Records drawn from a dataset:
== Segment start ==

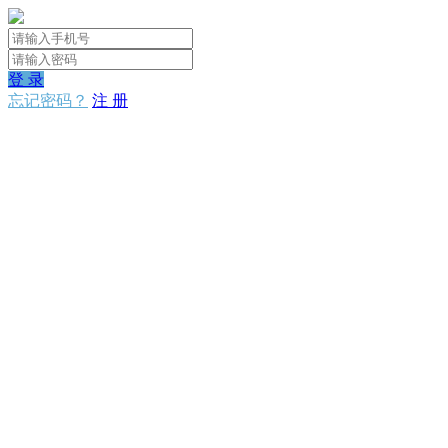
登 录
忘记密码？
注 册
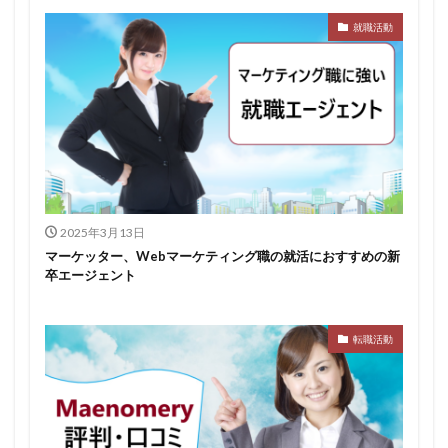
就職活動
みなし手当
やり方
ミドルベンチャー
ミーツカンパニー
まったり
マエノメリ
マイナビ新卒紹介
マイナビジョブ20'sスカウト
マイナビジョブ20's
マイナビ
マーケティング
やりたくない
やり方がわからない
ホワイト企業ランキング
不人気業界
人生終了
二次面接
二次募集
事務職
九州地方
2025年3月13日
中小企業
中堅企業
不利
一覧
マーケッター、Webマーケティング職の就活におすすめの新
ユニスタイル
一般事務
一生
一次面接
卒エージェント
ワンキャリア
わからない
レバテックルーキー
リクナビ就職エージェント
リクナビ
ランキング
転職活動
マーケッター
ホワイト企業
シェア
スタートアップ
ディグアップキャリア
ツノル
タイプ
スポナビキャリア
スポチョク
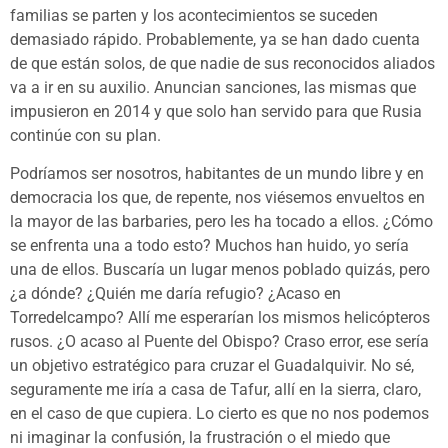
familias se parten y los acontecimientos se suceden
demasiado rápido. Probablemente, ya se han dado cuenta
de que están solos, de que nadie de sus reconocidos aliados
va a ir en su auxilio. Anuncian sanciones, las mismas que
impusieron en 2014 y que solo han servido para que Rusia
continúe con su plan.
Podríamos ser nosotros, habitantes de un mundo libre y en
democracia los que, de repente, nos viésemos envueltos en
la mayor de las barbaries, pero les ha tocado a ellos. ¿Cómo
se enfrenta una a todo esto? Muchos han huido, yo sería
una de ellos. Buscaría un lugar menos poblado quizás, pero
¿a dónde? ¿Quién me daría refugio? ¿Acaso en
Torredelcampo? Allí me esperarían los mismos helicópteros
rusos. ¿O acaso al Puente del Obispo? Craso error, ese sería
un objetivo estratégico para cruzar el Guadalquivir. No sé,
seguramente me iría a casa de Tafur, allí en la sierra, claro,
en el caso de que cupiera. Lo cierto es que no nos podemos
ni imaginar la confusión, la frustración o el miedo que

== Segment end ==

Aim of the exercise:
Turn the lines above into a Markdown table with the columns "No." and "Line," numbering each row and leaving out blank lines and the pictures.

Exercise result:
| No. | Line |
|---|---|
| 1 | 登 录 |
| 2 | 忘记密码？ |
| 3 | 注 册 |
| 4 | 就職活動 |
| 5 | みなし手当 |
| 6 | やり方 |
| 7 | ミドルベンチャー |
| 8 | ミーツカンパニー |
| 9 | まったり |
| 10 | マエノメリ |
| 11 | マイナビ新卒紹介 |
| 12 | マイナビジョブ20'sスカウト |
| 13 | マイナビジョブ20's |
| 14 | マイナビ |
| 15 | マーケティング |
| 16 | やりたくない |
| 17 | やり方がわからない |
| 18 | ホワイト企業ランキング |
| 19 | 不人気業界 |
| 20 | 人生終了 |
| 21 | 二次面接 |
| 22 | 二次募集 |
| 23 | 事務職 |
| 24 | 九州地方 |
| 25 | 2025年3月13日 |
| 26 | 中小企業 |
| 27 | 中堅企業 |
| 28 | 不利 |
| 29 | 一覧 |
| 30 | マーケッター、Webマーケティング職の就活におすすめの新 |
| 31 | ユニスタイル |
| 32 | 一般事務 |
| 33 | 一生 |
| 34 | 一次面接 |
| 35 | 卒エージェント |
| 36 | ワンキャリア |
| 37 | わからない |
| 38 | レバテックルーキー |
| 39 | リクナビ就職エージェント |
| 40 | リクナビ |
| 41 | ランキング |
| 42 | 転職活動 |
| 43 | マーケッター |
| 44 | ホワイト企業 |
| 45 | シェア |
| 46 | スタートアップ |
| 47 | ディグアップキャリア |
| 48 | ツノル |
| 49 | タイプ |
| 50 | スポナビキャリア |
| 51 | スポチョク |
| 52 | familias se parten y los acontecimientos se suceden |
| 53 | demasiado rápido. Probablemente, ya se han dado cuenta |
| 54 | de que están solos, de que nadie de sus reconocidos aliados |
| 55 | va a ir en su auxilio. Anuncian sanciones, las mismas que |
| 56 | impusieron en 2014 y que solo han servido para que Rusia |
| 57 | continúe con su plan. |
| 58 | Podríamos ser nosotros, habitantes de un mundo libre y en |
| 59 | democracia los que, de repente, nos viésemos envueltos en |
| 60 | la mayor de las barbaries, pero les ha tocado a ellos. ¿Cómo |
| 61 | se enfrenta una a todo esto? Muchos han huido, yo sería |
| 62 | una de ellos. Buscaría un lugar menos poblado quizás, pero |
| 63 | ¿a dónde? ¿Quién me daría refugio? ¿Acaso en |
| 64 | Torredelcampo? Allí me esperarían los mismos helicópteros |
| 65 | rusos. ¿O acaso al Puente del Obispo? Craso error, ese sería |
| 66 | un objetivo estratégico para cruzar el Guadalquivir. No sé, |
| 67 | seguramente me iría a casa de Tafur, allí en la sierra, claro, |
| 68 | en el caso de que cupiera. Lo cierto es que no nos podemos |
| 69 | ni imaginar la confusión, la frustración o el miedo que |